El secretario de Energía de Estados Unidos, Chris Wright, reivindicó este miércoles la nueva alianza que Washington y Caracas están construyendo, asegurando que el vínculo entre ambos países trasciende los millonarios acuerdos energéticos y comprende también dimensiones humanitarias y culturales.
“La nueva alianza entre Estados Unidos y Venezuela no es solo económica, es humanitaria y cultural. Se trata de construir un futuro más fuerte para ambos”, afirmó Wright en un mensaje divulgado después de su reciente visita a Caracas.
El funcionario recordó especialmente la cooperación estadounidense desplegada tras los devastadores terremotos que golpearon el centro-norte de Venezuela el pasado 24 de junio, provocando miles de víctimas y graves daños materiales.
Estados Unidos movilizó entonces equipos especializados de búsqueda y rescate, personal médico, suministros humanitarios, ingenieros y recursos destinados a evaluar la seguridad de edificios dañados.
Personal militar estadounidense también participó en la distribución de agua, alimentos y ayuda de emergencia, mientras equipos de rescate urbano fueron trasladados hasta Venezuela para colaborar con las operaciones en las áreas afectadas.
Wright recorrió durante su estadía algunos de los sectores afectados en Caracas y puso la respuesta frente a la catástrofe como ejemplo del nuevo escenario de cooperación entre ambos gobiernos.
Petróleo y electricidad en el centro de la nueva relación
La visita del secretario de Energía tuvo también un fuerte componente económico. El pasado 2 de septiembre, Wright participó en Caracas en la firma de una serie de acuerdos destinados a incrementar la producción petrolera venezolana y recuperar parte de la deteriorada infraestructura eléctrica del país.
Entre las compañías involucradas figuran Chevron, la italiana Eni y GE Vernova.
Chevron proyecta inversiones superiores a US$7.000 millones para ampliar sus operaciones y llevar eventualmente su producción en Venezuela hasta unos 600.000 barriles diarios.
En tanto, Eni contempla una inversión cercana a US$1.500 millones para desarrollar el bloque Junín 5, ubicado en la Faja Petrolífera del Orinoco.
GE Vernova participa, por su parte, en proyectos destinados a recuperar infraestructura eléctrica vinculada a la industria energética venezolana.
Los acuerdos forman parte de un proyecto mucho más amplio promovido por Washington para movilizar hasta US$100.000 millones en inversiones destinadas a recuperar la capacidad productiva de Venezuela.
La industria petrolera venezolana produce actualmente alrededor de 1,25 millones de barriles diarios, muy por debajo de los aproximadamente tres millones que alcanzaba a fines de la década de 1990.
Wright ha señalado que el objetivo estadounidense es incrementar de manera sustancial la producción energética en el continente americano y considera que Venezuela, poseedora de las mayores reservas probadas de petróleo del planeta, ocupa un lugar central en esa estrategia.

**ENUNCIADO**
Cita de la noticia sobre la alianza entre Estados Unidos y Venezuela el tramo que va desde "GE Vernova participa, por" hasta "década de 1990.", sin cambiar nada. Las líneas que aparecen a continuación no intervienen en esto.

**LÍNEAS PROPORCIONADAS**
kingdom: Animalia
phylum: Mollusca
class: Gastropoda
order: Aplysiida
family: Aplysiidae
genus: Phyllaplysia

**RESPUESTA**
GE Vernova participa, por su parte, en proyectos destinados a recuperar infraestructura eléctrica vinculada a la industria energética venezolana.
Los acuerdos forman parte de un proyecto mucho más amplio promovido por Washington para movilizar hasta US$100.000 millones en inversiones destinadas a recuperar la capacidad productiva de Venezuela.
La industria petrolera venezolana produce actualmente alrededor de 1,25 millones de barriles diarios, muy por debajo de los aproximadamente tres millones que alcanzaba a fines de la década de 1990.